WATCH VIDEO OF MICE IN STUDY - Socialization Test 1
A report on the research from investigators at the Johns Hopkins Children’s Center published online in the Journal of Neuroimmunology expands on a 2008 report from the same team showing that mothers of autistic children tested positive for fetal brain antibodies. Antibodies are proteins the body naturally makes to attack foreign tissues, viruses or bacteria. Because a growing fetus is not “rejected” by the mother’s immune system even though some of its DNA is “foreign” (from the father), scientists have long suspected that some combination of maternal and fetal biological protection is at work. The new research from Hopkins, however, suggests that the protective system is not perfect and that antibodies are not only made but are re-circulated back to the fetus through the placenta, possibly triggering inflammation in the brain and leading to a cascade of neurological changes resulting in neurodevelopmental disorders, such as autism.
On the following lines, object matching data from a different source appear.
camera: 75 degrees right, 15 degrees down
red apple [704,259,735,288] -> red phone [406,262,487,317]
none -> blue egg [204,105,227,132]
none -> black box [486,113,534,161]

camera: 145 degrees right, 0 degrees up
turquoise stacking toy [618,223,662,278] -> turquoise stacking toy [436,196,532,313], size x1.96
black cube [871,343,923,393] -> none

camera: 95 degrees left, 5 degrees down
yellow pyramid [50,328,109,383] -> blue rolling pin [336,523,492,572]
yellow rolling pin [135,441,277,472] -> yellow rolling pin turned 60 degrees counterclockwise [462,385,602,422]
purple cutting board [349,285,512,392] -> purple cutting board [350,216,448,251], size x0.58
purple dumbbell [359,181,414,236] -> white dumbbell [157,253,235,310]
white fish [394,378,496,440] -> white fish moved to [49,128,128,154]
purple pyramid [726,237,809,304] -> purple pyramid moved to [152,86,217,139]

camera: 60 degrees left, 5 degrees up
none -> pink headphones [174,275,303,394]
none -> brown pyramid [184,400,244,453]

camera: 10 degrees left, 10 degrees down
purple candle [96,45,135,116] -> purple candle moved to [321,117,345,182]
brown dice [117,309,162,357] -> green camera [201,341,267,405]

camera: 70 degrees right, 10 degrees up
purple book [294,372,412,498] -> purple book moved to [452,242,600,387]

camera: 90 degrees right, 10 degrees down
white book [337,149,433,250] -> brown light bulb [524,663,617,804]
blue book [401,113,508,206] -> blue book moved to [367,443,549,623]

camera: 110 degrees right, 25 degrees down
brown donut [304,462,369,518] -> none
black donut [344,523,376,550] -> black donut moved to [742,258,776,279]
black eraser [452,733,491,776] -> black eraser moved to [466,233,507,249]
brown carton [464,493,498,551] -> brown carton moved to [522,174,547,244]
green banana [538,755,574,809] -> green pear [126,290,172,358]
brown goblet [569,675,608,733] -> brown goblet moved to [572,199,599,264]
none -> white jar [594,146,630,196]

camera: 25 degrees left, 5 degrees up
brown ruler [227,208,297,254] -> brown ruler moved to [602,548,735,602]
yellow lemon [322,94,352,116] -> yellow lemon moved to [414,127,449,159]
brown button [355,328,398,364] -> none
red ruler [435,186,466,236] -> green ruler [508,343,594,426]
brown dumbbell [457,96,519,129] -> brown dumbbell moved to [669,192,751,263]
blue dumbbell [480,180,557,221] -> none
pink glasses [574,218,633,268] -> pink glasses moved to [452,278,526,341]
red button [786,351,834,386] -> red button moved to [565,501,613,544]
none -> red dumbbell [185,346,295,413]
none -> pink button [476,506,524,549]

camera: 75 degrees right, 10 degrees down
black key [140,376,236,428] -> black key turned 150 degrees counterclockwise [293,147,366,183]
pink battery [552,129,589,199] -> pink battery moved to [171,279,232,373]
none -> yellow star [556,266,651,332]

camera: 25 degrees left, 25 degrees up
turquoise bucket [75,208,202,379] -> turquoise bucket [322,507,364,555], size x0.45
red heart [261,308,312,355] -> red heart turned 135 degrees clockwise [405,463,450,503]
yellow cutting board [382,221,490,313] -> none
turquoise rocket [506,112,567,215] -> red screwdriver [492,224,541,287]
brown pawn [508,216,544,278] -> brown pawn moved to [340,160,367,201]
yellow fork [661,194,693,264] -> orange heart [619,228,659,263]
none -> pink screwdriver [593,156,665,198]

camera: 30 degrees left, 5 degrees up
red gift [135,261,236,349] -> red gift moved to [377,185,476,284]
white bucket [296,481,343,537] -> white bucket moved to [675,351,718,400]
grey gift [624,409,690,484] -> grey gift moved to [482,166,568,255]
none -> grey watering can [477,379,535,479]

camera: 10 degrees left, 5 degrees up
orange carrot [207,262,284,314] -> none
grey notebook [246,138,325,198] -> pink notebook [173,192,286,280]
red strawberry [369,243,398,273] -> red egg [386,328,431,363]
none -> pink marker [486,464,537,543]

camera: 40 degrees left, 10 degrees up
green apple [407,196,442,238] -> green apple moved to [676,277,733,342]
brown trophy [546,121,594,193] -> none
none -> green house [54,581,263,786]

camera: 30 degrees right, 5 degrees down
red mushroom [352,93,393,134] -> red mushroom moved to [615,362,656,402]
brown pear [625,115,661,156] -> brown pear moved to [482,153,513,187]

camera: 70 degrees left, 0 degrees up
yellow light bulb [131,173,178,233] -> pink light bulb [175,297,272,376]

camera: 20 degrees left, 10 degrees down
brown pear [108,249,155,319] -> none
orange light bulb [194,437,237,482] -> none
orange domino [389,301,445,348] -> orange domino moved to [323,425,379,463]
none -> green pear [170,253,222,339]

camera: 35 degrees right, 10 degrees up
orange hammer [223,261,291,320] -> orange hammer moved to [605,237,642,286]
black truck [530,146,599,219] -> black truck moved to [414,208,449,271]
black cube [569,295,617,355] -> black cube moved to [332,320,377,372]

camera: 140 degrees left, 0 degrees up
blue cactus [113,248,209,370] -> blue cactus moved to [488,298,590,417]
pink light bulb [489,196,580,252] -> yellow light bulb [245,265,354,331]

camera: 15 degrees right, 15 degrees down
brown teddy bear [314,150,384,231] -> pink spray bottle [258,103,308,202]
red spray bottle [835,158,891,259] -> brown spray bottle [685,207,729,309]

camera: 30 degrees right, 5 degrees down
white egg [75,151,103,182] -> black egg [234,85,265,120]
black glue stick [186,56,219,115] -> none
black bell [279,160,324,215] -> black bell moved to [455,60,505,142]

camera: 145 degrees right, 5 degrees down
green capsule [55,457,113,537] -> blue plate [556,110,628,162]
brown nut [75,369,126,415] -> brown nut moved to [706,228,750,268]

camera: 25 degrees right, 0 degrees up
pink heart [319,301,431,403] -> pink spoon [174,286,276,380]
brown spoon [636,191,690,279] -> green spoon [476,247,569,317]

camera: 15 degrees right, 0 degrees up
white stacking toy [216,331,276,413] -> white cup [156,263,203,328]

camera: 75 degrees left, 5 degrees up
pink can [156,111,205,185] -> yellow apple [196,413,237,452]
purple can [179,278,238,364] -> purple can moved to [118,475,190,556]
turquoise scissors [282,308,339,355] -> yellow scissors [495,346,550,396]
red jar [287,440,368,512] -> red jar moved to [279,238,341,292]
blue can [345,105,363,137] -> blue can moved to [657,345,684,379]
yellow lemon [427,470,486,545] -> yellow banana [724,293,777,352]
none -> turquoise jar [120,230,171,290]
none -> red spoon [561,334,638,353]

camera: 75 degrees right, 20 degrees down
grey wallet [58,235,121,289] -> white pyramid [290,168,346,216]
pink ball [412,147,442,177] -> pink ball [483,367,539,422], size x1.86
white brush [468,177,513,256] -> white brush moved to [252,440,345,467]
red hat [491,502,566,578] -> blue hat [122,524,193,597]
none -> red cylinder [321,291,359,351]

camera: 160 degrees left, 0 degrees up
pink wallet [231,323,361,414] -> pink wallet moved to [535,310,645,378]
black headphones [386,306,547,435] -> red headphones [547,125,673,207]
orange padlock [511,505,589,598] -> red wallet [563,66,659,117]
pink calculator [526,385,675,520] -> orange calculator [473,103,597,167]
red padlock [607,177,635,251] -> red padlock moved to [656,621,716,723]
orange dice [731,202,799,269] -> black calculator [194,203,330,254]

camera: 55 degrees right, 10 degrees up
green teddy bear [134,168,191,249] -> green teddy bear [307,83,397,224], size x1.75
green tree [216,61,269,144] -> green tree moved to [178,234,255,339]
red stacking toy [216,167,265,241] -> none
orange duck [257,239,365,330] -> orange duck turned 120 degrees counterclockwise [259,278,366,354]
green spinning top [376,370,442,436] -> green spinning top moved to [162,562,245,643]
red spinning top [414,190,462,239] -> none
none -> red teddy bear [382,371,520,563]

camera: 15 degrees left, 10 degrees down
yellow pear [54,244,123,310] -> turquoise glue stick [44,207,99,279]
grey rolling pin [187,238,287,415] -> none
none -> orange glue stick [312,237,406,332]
Despite this new evidence, the researchers warn against over-interpreting the results, saying prenatal exposure to maternal antibodies is likely only one of several factors implicated in autism.
“Autism is a complex disorder and it would be naïve to assume there’s a single mechanism that can cause it,” says Harvey Singer, M.D., director of pediatric neurology at Hopkins Children’s. “It’s most likely the cumulative result of several factors, including genes, metabolism and environment. We believe we have identified one of these factors.”
For the new study, Singer and colleagues injected antibodies from mothers of autistic children into pregnant mice and used several standard neurobehavioral tests to identify neurobehavioral changes in the pups. As control groups, they used offspring of mice injected with antibodies from mothers of nonautistic children and the offspring of mice who received no injections.
“Comparing mice to humans is tricky, and we should be cautious anytime we do so, but our findings strongly suggest that the behaviors we observed in the offspring of mice injected with fetal brain antibodies from human mothers did behave in a manner that mimics some behaviors seen in people with autism,” Singer says.
Following the mice throughout adolescence (four to six weeks) and adulthood (four to six months), the Hopkins team measured novelty-seeking (or willingness to explore unfamiliar open spaces), response to loud noise, sociability and anxiety-like behavior.
Overall, mice exposed prenatally to antibodies from mothers of autistic children behaved more anxiously, spent less time in open spaces when placed in an elevated maze, and were overall more hyperactive, fretting back and forth between open and closed spaces in the maze and in an open field environment, both behaviors that in humans would equal abnormal activity.
Again, compared to control mice, the mice exposed to antibodies from mothers of autistic children were also more easily startled by loud noises and were less social, choosing to spend more time visiting an empty cage rather than one with a live mouse in it.
The differences among groups were less pronounced in the adolescent mice, but as the mice aged, researchers observed an increase in autism-like symptoms, a finding consistent with neurodevelopmental disorders in humans, who tend to develop new or more pronounced symptoms over time, investigators point out.
Comparing brain tissues from all groups of mice, researchers observed markedly more activation of microglia -- immune cells in the central nervous system activated during inflammation – in the brain tissues of the group injected prenatally with antibodies from mothers of autistic children.
In further studies, the Hopkins scientists hope to identify which specific brain proteins the antibodies affect and to correlate changes in brain anatomy and function to changes in behavior.
Ultimately, researchers hope to develop ways to detect and analyze culprit antibodies in pregnant women and prevent them from binding to fetal brain proteins.
The causes of autism, a disorder manifesting itself with a range of brain problems, impaired social interactions, communication disorders and repetitive behaviors, remain unknown for an estimated 90 percent of children diagnosed with it. Genetic, metabolic and environmental factors have been implicated in various studies of autism, which affects an estimated 1 in 150 U.S. children, according to the Centers for Disease Control and Prevention.
Co-authors: Mikhail Pletnikov, M.D., Ph.D., Christina Morris, Colin Gause, Matthew Pollard, all of Hopkins; and Andrew W. Zimmerman, M.D., of the Center for Autism and Related Disorders at the Kennedy Krieger Institute.
The study was funded by the Hussman Foundation.